### [Problem description]
Count how many lines of the entries below contain the string "context" with matching capitalization, and reply with only that number.

### [Record excerpts]
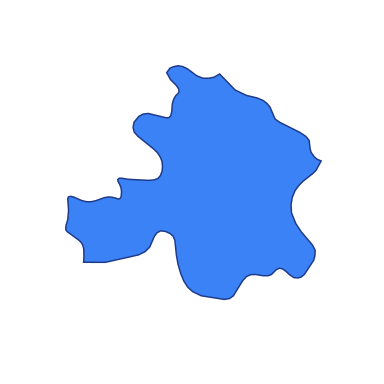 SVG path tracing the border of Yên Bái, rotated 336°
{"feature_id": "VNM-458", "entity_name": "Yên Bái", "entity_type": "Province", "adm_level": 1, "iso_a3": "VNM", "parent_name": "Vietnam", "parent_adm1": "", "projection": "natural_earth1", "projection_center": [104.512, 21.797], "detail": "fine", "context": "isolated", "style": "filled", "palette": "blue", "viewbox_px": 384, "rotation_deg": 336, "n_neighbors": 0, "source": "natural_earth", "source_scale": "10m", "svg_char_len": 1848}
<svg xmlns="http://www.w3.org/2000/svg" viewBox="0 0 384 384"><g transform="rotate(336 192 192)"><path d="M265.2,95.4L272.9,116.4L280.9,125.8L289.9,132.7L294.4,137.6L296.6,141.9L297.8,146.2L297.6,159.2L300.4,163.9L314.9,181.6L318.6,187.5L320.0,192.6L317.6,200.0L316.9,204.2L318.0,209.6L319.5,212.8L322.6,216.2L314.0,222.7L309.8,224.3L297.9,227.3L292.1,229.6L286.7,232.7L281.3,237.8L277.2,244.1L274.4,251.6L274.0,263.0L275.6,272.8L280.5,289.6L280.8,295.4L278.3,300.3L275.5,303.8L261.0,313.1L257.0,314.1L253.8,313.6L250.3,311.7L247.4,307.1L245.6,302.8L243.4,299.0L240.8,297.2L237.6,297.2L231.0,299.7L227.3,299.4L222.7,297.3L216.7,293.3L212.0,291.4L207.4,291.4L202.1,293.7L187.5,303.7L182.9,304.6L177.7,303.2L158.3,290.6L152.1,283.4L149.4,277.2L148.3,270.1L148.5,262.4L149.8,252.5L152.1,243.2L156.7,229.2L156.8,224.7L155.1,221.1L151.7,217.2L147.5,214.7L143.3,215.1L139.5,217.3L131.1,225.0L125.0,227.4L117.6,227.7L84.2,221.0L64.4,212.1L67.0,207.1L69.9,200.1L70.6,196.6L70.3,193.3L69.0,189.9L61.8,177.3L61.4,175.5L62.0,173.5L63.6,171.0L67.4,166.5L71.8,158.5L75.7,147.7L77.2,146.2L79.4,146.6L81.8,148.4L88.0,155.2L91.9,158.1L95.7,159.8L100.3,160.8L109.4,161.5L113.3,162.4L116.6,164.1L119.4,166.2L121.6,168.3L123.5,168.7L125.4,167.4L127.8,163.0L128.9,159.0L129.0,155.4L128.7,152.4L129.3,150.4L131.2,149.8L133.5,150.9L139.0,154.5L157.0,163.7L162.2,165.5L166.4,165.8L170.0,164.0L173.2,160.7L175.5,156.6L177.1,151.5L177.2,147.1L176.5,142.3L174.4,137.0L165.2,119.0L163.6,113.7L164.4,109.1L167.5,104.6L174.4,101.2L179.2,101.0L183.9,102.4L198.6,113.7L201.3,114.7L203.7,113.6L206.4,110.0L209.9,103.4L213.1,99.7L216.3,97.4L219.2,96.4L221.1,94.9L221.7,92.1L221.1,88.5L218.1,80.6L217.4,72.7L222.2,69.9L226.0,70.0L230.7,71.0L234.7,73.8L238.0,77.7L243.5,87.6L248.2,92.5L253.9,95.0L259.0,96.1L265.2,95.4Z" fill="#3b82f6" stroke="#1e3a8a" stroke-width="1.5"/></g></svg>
--
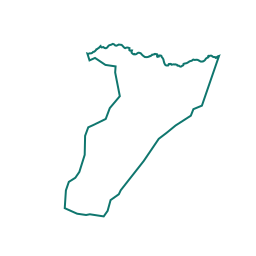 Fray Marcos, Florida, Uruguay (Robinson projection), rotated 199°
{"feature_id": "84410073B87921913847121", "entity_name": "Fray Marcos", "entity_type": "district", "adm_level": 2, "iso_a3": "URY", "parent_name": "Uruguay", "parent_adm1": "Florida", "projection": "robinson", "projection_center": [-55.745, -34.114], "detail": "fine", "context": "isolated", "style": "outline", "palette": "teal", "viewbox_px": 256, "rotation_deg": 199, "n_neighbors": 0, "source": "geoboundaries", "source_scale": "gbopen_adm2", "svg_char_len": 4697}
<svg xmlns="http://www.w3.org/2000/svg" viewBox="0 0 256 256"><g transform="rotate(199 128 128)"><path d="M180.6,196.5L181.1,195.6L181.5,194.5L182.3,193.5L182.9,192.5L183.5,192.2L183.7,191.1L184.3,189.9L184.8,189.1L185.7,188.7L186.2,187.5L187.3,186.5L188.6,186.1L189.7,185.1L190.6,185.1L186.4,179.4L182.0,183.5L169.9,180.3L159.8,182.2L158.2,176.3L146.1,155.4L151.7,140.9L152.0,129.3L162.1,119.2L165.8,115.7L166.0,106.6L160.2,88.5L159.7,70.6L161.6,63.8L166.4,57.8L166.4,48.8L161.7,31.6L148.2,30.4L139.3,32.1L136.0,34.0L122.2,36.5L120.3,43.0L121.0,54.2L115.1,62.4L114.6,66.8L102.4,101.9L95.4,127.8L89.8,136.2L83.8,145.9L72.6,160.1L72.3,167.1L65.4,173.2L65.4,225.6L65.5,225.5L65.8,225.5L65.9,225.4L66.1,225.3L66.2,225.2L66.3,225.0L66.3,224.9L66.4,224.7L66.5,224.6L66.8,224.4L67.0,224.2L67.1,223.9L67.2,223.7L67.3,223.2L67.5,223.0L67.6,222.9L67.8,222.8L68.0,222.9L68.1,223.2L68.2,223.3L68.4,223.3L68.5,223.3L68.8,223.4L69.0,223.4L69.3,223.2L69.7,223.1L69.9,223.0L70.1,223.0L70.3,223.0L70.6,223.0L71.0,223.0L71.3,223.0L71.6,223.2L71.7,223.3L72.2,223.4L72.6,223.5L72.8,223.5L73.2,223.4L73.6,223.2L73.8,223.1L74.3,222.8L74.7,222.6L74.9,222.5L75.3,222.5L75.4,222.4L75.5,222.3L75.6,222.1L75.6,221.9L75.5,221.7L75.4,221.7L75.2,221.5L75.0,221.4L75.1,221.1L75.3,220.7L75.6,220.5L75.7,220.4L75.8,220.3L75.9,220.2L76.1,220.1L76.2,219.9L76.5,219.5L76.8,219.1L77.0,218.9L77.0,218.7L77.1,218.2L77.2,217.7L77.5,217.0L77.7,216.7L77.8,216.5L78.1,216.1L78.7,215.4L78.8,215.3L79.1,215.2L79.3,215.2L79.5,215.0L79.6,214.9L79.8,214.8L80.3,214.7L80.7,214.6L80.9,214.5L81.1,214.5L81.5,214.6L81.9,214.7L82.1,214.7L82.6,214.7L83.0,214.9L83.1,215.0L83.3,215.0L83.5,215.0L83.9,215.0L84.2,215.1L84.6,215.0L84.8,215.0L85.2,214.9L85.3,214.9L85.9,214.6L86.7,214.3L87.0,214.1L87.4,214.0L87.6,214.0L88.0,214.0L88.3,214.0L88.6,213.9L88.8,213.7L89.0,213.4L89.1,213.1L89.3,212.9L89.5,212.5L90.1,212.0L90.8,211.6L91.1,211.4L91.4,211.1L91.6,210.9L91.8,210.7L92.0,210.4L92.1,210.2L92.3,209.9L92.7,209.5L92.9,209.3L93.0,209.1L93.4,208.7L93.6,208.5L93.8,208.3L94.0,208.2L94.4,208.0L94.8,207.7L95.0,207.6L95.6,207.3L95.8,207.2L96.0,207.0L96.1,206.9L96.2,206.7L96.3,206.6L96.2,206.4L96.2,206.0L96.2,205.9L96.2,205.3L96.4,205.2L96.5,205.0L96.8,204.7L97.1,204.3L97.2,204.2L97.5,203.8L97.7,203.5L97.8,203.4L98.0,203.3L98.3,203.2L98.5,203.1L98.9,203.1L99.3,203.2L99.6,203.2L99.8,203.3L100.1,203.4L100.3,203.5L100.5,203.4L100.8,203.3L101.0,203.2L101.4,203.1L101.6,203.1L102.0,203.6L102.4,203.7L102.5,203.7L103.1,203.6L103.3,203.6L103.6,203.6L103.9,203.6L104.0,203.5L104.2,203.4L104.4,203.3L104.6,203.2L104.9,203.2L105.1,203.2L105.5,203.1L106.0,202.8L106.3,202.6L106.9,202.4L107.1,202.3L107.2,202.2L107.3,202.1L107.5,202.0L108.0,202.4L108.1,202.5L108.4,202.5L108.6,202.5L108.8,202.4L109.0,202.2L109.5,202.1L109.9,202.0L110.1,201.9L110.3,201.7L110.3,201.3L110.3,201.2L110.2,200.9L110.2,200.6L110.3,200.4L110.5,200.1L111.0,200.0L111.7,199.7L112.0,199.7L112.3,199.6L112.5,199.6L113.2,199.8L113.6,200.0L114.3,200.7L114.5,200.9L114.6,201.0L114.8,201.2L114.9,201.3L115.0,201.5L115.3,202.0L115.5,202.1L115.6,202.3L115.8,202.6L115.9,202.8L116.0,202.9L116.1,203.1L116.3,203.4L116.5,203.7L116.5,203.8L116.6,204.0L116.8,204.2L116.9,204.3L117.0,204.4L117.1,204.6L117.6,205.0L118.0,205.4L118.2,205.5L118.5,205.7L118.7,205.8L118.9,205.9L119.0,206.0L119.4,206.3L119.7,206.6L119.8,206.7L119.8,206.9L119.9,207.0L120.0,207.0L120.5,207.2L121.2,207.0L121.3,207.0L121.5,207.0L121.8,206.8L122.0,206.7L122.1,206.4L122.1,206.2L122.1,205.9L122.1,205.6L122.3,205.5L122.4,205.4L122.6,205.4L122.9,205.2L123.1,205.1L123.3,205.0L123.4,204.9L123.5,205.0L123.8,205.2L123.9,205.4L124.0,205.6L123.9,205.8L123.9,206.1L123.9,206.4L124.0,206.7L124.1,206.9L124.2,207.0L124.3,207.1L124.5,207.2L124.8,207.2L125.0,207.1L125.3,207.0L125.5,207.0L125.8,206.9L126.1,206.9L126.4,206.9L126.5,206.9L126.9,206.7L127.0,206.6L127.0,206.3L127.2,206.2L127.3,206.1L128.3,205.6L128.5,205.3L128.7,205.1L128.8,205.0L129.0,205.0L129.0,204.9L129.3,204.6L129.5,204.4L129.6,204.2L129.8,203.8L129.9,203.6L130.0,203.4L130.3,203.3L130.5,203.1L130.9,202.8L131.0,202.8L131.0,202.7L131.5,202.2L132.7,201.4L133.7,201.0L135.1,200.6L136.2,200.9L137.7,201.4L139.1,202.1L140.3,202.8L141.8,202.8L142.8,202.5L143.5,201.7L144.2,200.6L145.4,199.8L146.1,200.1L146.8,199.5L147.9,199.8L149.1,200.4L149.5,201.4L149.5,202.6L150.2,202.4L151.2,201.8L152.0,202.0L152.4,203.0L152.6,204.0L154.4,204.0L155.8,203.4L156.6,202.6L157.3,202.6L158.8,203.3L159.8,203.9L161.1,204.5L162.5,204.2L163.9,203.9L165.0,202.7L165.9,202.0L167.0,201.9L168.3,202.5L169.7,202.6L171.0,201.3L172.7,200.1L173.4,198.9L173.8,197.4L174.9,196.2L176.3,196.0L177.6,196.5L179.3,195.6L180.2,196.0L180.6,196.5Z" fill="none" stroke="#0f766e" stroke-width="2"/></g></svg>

### [Solved problem]
2